One of the most critical components of incident response following a data breach is notifying affected employees, partners, customers, and shareholders. But when and how this should occur is often a hot topic amongst security professionals.
Recently, the Securities and Exchange Commission (SEC) has taken a significant step to set disclosure guidelines for public companies who have experienced a data breach. The SEC adopted a new law requiring all public companies to disclose breaches within four days. In addition, organizations must also share cybersecurity risk management practices and executive security expertise annually.
Since news of the law broke, many security professionals have expressed conflicting opinions. In this piece, we’ll explore the policy’s strengths and pinpoint areas for improvement.
First and foremost, the ruling signifies a move toward increased transparency and heightened investor protection. A four-day disclosure period can provide investors with near real-time information, which is crucial in the midst of incident response and crisis management.
The stipulation for annual disclosure of cybersecurity risk management practices and executive expertise will also be a catalyst for companies to further, or finally, invest in robust cybersecurity measures and competence. It echoes the importance of accountability at the highest organizational levels. After all, cybersecurity is not merely an IT concern; it’s a strategic business issue that demands attention from the C-Suite and the board.
Despite being designed with investor protection in mind, there may also be indirect benefits for consumers. Improved cybersecurity infrastructure and more timely information about data breaches can help protect consumers’ data and privacy. The new rules also might incentivize companies to avoid reputational damage and potential drop in stock value that could follow a cybersecurity incident. This added layer of accountability can thus create an overall safer environment for consumers’ personal information.
Areas for Improvement:
These policies set a strong precedent for cybersecurity, financial accountability, and consumer protection. Yet, further stipulation from SEC regulation could foster greater market integrity.

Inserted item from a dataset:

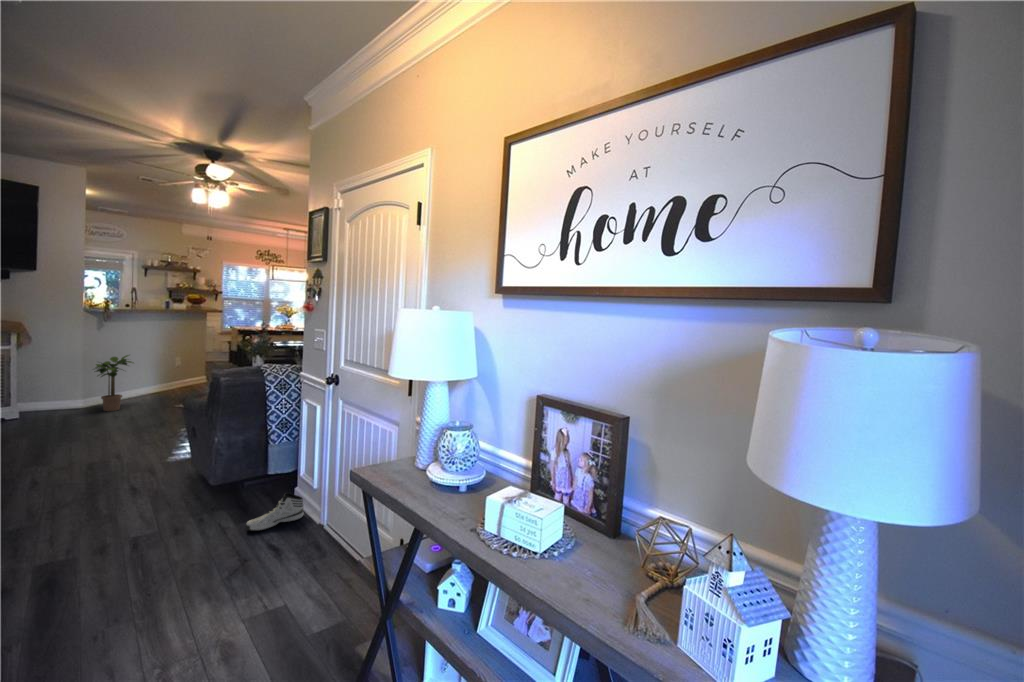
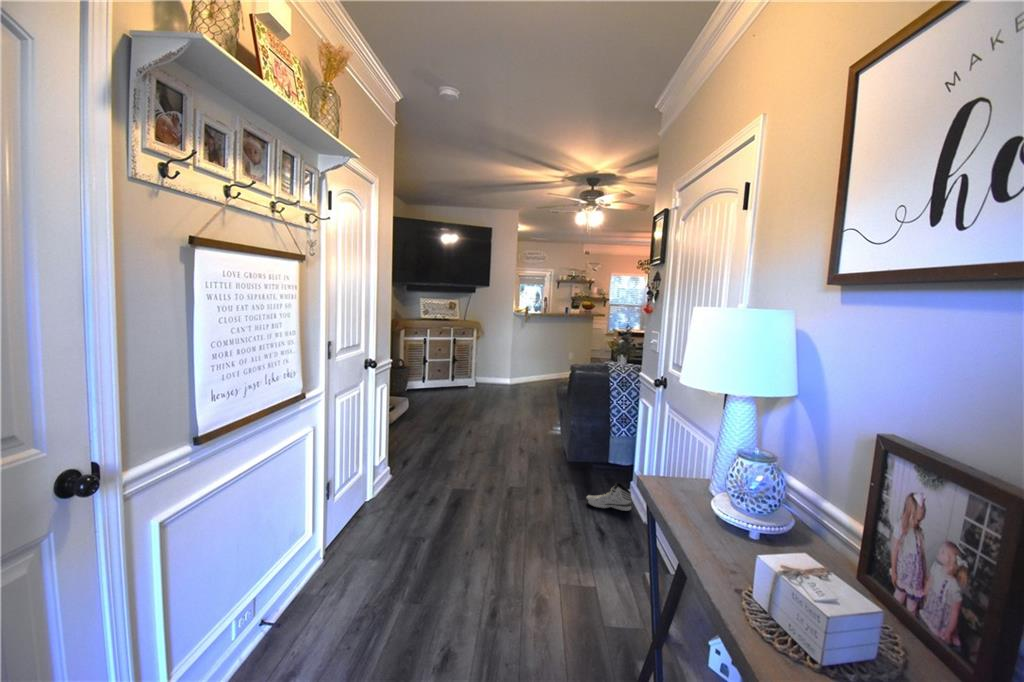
potted plant: present [96,355,134,411] -> none [522,348,544,388]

There are still too many areas with leeway in interpretation. No official definition beyond “material” is given as the description for judges determining standards if a person buys or sells their shares based on the disclosed confidential information.
Additionally, this flimsy definition of “material” applies only to workers at publicly-traded corporations. The SEC should take further steps to implement the same guidelines for more parties who might be made aware of this information, for example, government officials receiving confidential information regarding a data breach. These officials should not be permitted to use this insider knowledge to buy or sell their stock in the company involved.
When a Security Operations Center discovers and escalates a security incident, that moment of mean time to detect (MTTD) is not part of the four days. The four day clock begins after the success of a data breach is determined and of sufficient scope to actively affect stock prices.
Corporations may complain that given the length of investigations into cybersecurity incidents, the four-day window may be too quick of a turnaround. Premature disclosures can spur misinformation or unnecessary alarms, hurting brand image and making the disclosure process stressful. It takes IT professionals countless hours to produce all-encompassing reports.
Though this may point to the need for timeline changes, just looking at the direct benefits of a four-day deadline for consumers shows the importance of timely releases. No matter how long they are given, companies will still complain that they have too little time. A quick timeline protects consumer interests and gives corporations an effective deadline to use as they determine changes needed to their business processes of investigation and communication.
So, will the benefits of the new disclosure rules outweigh the areas for improvement?
Most likely, yes. However, the biggest component in its success will be whether or not public companies actually comply with the guidelines.
Overall, the SEC’s new rule for public companies to report data breaches within four days is a significant step towards transparency, cybersecurity preparedness, and standardizing reporting practices. It shows that the SEC is committed to safeguarding shareholders and maintaining market confidence by confronting evolving cyber threats. Though there are areas where the policy could do with stricter specifications on rules, the SEC’s dedication to protecting its integrity shows that investors can rest assured that their financial system remains confident and consumers remain protected.